The difficulty of patient identification will vary in proportion to the scope of the information system. In the United States the traditional use of patients' names and dates of birth is error prone, and the likelihood of multiple matches makes queries with just these data items impractical. However, in the absence of a national patient identifier most US systems still use such queries.

Some companies have even tried to market software that shows the probability of accurate identification for any given patient database. Master patient indexes are equivalent to a medical record number that spans several medical facilities—typically part of a distributed delivery network (a chain of hospitals).

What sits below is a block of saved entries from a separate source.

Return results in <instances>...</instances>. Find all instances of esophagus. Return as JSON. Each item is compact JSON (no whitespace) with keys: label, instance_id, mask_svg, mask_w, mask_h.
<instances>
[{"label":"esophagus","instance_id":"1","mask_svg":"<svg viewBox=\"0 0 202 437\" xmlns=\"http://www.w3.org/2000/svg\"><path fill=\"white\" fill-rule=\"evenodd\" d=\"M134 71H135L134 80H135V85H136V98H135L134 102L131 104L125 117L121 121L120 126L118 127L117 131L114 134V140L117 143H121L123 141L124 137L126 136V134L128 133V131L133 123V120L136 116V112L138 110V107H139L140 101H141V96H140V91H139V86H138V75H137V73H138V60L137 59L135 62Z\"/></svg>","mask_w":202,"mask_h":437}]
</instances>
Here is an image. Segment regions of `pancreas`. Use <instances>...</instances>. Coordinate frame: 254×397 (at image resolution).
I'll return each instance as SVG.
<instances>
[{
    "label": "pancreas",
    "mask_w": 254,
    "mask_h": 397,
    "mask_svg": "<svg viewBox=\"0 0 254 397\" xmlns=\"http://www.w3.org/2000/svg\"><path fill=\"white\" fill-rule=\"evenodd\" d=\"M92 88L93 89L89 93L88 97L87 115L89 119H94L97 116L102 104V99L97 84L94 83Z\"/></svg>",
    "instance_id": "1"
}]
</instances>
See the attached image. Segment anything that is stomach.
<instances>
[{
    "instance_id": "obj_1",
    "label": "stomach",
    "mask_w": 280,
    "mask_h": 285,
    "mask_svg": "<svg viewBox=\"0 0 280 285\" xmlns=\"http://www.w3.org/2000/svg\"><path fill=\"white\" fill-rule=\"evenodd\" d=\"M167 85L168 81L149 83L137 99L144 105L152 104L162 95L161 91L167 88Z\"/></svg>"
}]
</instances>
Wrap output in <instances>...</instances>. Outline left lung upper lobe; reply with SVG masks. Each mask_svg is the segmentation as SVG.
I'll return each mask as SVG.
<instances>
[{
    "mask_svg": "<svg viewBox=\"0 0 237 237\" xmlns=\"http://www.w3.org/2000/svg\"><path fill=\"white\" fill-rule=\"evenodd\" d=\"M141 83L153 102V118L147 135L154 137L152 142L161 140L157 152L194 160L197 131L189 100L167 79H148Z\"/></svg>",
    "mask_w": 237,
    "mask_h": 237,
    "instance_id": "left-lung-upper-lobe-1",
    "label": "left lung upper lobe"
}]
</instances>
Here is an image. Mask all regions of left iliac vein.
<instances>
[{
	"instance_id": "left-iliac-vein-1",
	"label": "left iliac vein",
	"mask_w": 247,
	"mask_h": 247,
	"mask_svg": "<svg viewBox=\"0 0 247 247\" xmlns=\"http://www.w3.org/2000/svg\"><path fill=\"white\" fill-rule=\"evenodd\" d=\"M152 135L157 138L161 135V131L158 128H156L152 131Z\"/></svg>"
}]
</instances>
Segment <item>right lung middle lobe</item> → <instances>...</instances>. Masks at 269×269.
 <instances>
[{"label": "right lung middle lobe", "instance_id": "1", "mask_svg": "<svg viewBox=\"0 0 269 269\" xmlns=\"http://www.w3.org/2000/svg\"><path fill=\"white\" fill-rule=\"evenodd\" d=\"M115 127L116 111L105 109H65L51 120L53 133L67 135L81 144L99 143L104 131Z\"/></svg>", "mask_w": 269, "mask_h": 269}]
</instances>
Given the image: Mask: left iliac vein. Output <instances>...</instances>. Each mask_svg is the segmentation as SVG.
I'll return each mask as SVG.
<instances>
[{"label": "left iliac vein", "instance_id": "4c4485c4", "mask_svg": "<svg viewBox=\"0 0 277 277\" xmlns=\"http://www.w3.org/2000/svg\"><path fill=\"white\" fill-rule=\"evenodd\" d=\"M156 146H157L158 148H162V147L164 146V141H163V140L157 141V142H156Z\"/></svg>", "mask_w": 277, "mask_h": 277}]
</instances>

Such index systems allow the consolidation of scattered medical entries that relate to the same patient. The yield of the index is nevertheless limited once the patient attends a facility outside the network, as there is no way of knowing to which directory the index belongs. Master patient indexes are useful as an internal aggregator but not as a way to identify and get access to the patient record externally.

National indexes such as the UK NHS number greatly facilitate locating patient information because they permit unique identification with a single data item. Our proposed system takes advantage of such an identifier by treating it as yet another identifying attribute of a patient. With such a unique identifier our query algorithm would identify the patient on its first attempt; when such an identifier is not available or does not exist (as in the United States) our algorithm attempts identification using any other available attributes and may take longer to complete its task. This flexibility becomes important when patients move beyond the scope of “their” index (for example, outside their hospital network in the United States or take a business trip outside Britain). The benefit from not assuming the availability of a unique identifier, though taking advantage of it when present, is most apparent when an information system needs to scale up to a wider scope. Our scalable identification algorithm attempts to match a patient using any identification data available to the requestor at the point of care. Although the algorithm requires a unique match for the transaction to continue, it is capable of establishing that match in numerous ways, unlike traditional systems.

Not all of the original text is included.